§ Task brief
Using the data below, copy every line that contains the word "pixel".

== Segment start ==

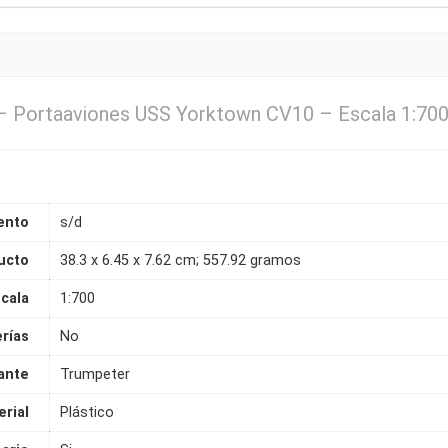
– Portaaviones USS Yorktown CV10 – Escala 1:70
ento
s/d
ucto
38.3 x 6.45 x 7.62 cm; 557.92 gramos
cala
1:700
erías
No
ante
Trumpeter
rial
Plástico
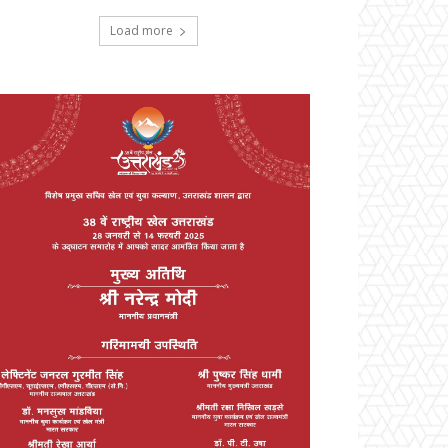
Load more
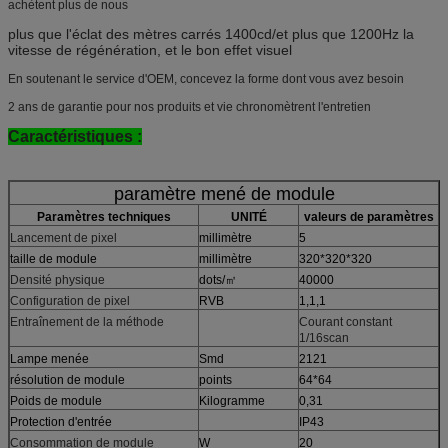
achètent plus de nous
plus que l'éclat des mètres carrés 1400cd/et plus que 1200Hz la
vitesse de régénération, et le bon effet visuel
En soutenant le service d'OEM, concevez la forme dont vous avez besoin
2 ans de garantie pour nos produits et vie chronomètrent l'entretien
Caractéristiques :
paramètre mené de module
Paramètres techniques
UNITÉ
valeurs de paramètres
Lancement de pixel
millimètre
5
taille de module
millimètre
320*320*320
Densité physique
dots/㎡
40000
Configuration de pixel
RVB
1,1,1
Entraînement de la méthode
Courant constant
1/16scan
Lampe menée
Smd
2121
résolution de module
points
64*64
Poids de module
Kilogramme
0,31
Protection d'entrée
IP43
Consommation de module
W
20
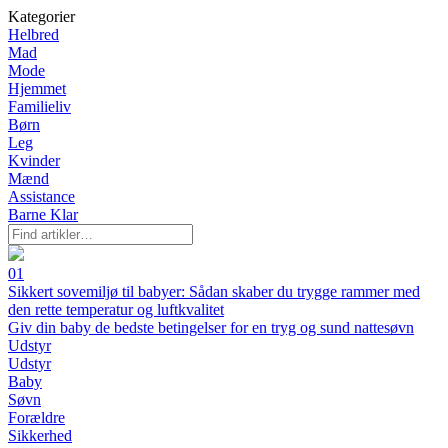
Kategorier
Helbred
Mad
Mode
Hjemmet
Familieliv
Børn
Leg
Kvinder
Mænd
Assistance
Barne Klar
01
Sikkert sovemiljø til babyer: Sådan skaber du trygge rammer med
den rette temperatur og luftkvalitet
Giv din baby de bedste betingelser for en tryg og sund nattesøvn
Udstyr
Udstyr
Baby
Søvn
Forældre
Sikkerhed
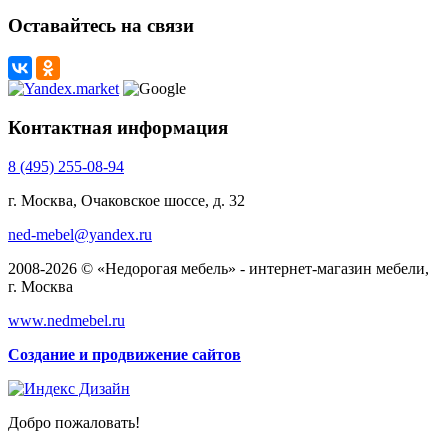
Оставайтесь на связи
Контактная информация
8 (495) 255-08-94
г. Москва, Очаковское шоссе, д. 32
ned-mebel@yandex.ru
2008-2026 © «Недорогая мебель» - интернет-магазин мебели,
г. Москва
www.nedmebel.ru
Создание и продвижение сайтов
Добро пожаловать!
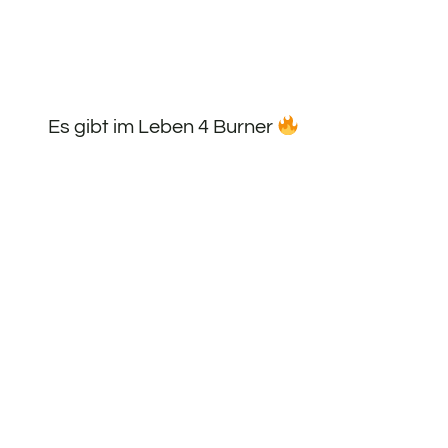
Es gibt im Leben 4 Burner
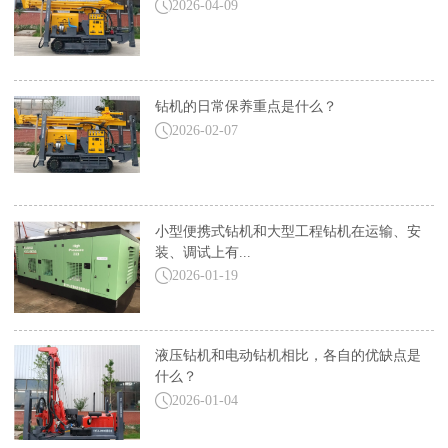
2026-04-09
钻机的日常保养重点是什么？
2026-02-07
小型便携式钻机和大型工程钻机在运输、安
装、调试上有...
2026-01-19
液压钻机和电动钻机相比，各自的优缺点是
什么？
2026-01-04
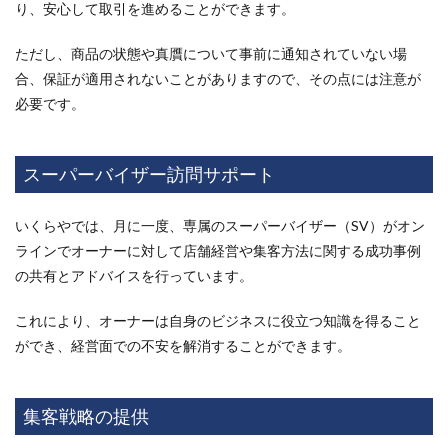
り、安心して取引を進めることができます。
ただし、商品の状態や真贋について事前に通知されていない場
合、保証が適用されないことがありますので、その点には注意が
必要です。
スーパーバイザー訪問サポート
いくらやでは、月に一度、専属のスーパーバイザー（SV）がオン
ラインでオーナーに対して店舗経営や集客方法に関する成功事例
の共有とアドバイスを行っています。
これにより、オーナーは自身のビジネスに役立つ知識を得ること
ができ、経営面での不安を解消することができます。
集客戦略の提供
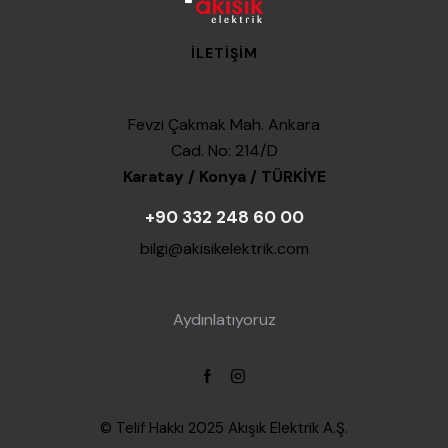
İLETIŞIM
Fevzi Çakmak Mah. Ankara
Cad. No: 214/D
Karatay / Konya / TÜRKİYE
+90 332 248 60 00
bilgi@akisikelektrik.com
Aydınlatıyoruz
© Telif Hakkı 2025
Akışık Elektrik A.Ş.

== Segment end ==

§ Response area
Lancement de pixel
Configuration de pixel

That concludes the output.